In each case, enthuses Lewis, traditional supply chain inefficiencies are being eliminated, with machine-to-machine communications and electronic transactions replacing slow and opaque people-based processes.

“Businesses are looking at their supply chains, and seeing opportunities to eliminate costs such as waste, downtime and multiple setups,” he says. “And in the process, they’re getting a more visible and transparent supply chain, and making decisions based on fact, rather than forecasts.”

Similarly, he adds, businesses are getting better at connecting external supply chains with events and processes inside the four walls of the enterprise. The result: finally, truly seamless end-to-end manufacturing and supply chain processes that are linked together, providing unparalleled visibility and control.

But how best to bring all this into being? Because with the goal now defined, many manufacturers are uncomfortably aware that there’s a growing gulf between the systems and technologies that they possess, and the system and technologies that are called for in an environment of increased end-to-end enterprise effectiveness.

What is clear, says Lewis, is that traditional enterprise ERP and supply chain systems fall short on several counts. Ticking them off on his fingers, he fluently enumerates their failings.

“End-to-end connectivity? Mostly lacking. Proven, effective, industry-specific best practice? Ditto. Built-in Big Data-capable analytics, to inform better supply chain, marketing and manufacturing decisions? Ditto. True integration, across systems, processes, equipment and services?
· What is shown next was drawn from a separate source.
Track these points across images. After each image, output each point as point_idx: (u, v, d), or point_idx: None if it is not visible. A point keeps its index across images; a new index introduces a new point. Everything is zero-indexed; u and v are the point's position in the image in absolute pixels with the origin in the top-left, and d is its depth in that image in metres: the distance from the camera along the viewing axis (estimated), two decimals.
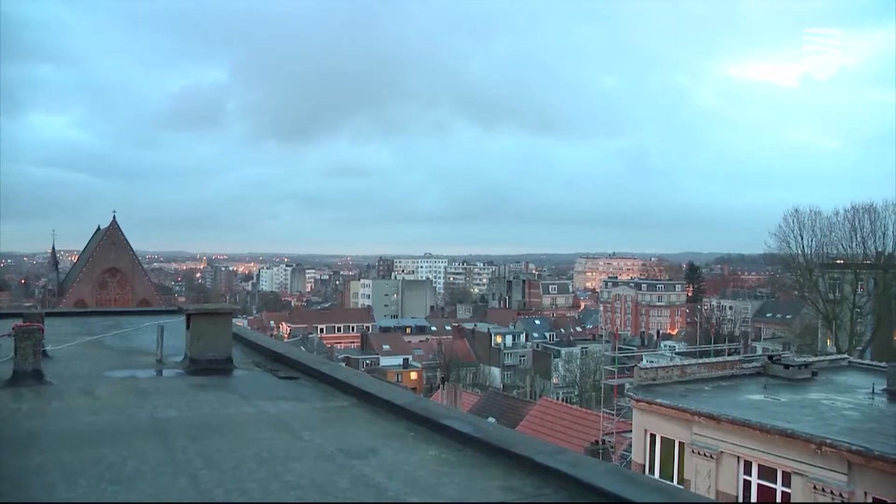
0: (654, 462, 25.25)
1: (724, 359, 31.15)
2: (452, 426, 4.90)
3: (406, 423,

The same.”

And if businesses truly want to be competing on the global stage, with industry-leading productivity and processes, then these aren’t capabilities that are optional.

That said, he points out, they are capabilities that Infor is well-placed to provide. Founded in 2002, and privately-held, Infor has repeatedly maintained a position of technology leadership through well-funded innovation programmes and deftly-timed acquisitions. Most recently, the company acquired real-time supply chain collaboration platform GT Nexus in the summer of 2015.

“GT Nexus connects 25,000 active trading organisations—buyers, suppliers, and logistics and financial partners,” observes Lewis. “That includes 30 of the world’s top financial organisations and banks, 50 of the world’s top 3PLs, and a roster of blue-chip manufacturers such as Nestle, Electrolux, Philips, Lenovo, Hewlett-Packard, Procter & Gamble, and Caterpillar.”

At Caterpillar, for instance, GT Nexus handles both the inbound and outbound supply chains, and is credited with removing three days inventory from the supply chain—equivalent to a saving of $150 million—as well as reducing transportation costs by a further $150 million.

Combine that with Infor’s formidable roster of ERP capabilities, and the proposition becomes compelling, he believes.

“Basically,” he sums up, “Infor has brought together a whole series of advanced capabilities in areas such as social collaboration, mobile computing, Business Intelligence, and expense management; applied a ‘consumer grade’ easy-to-use interface; and then tightly integrated them with its Infor Xi flagship technology platform via its advanced ION middleware capability—and done so within the Cloud, in the form of industry-specific cloud-based ERP suites, pre-configured and pre-enabled with connectors to leading third-party ‘edge’ applications. And now, we’ve added the market-leading multi-enterprise collaboration platform, built into every product.”

“You want end-to-end enterprise effectiveness?” he concludes. “We believe we’re as state of the art as it’s possible to be.”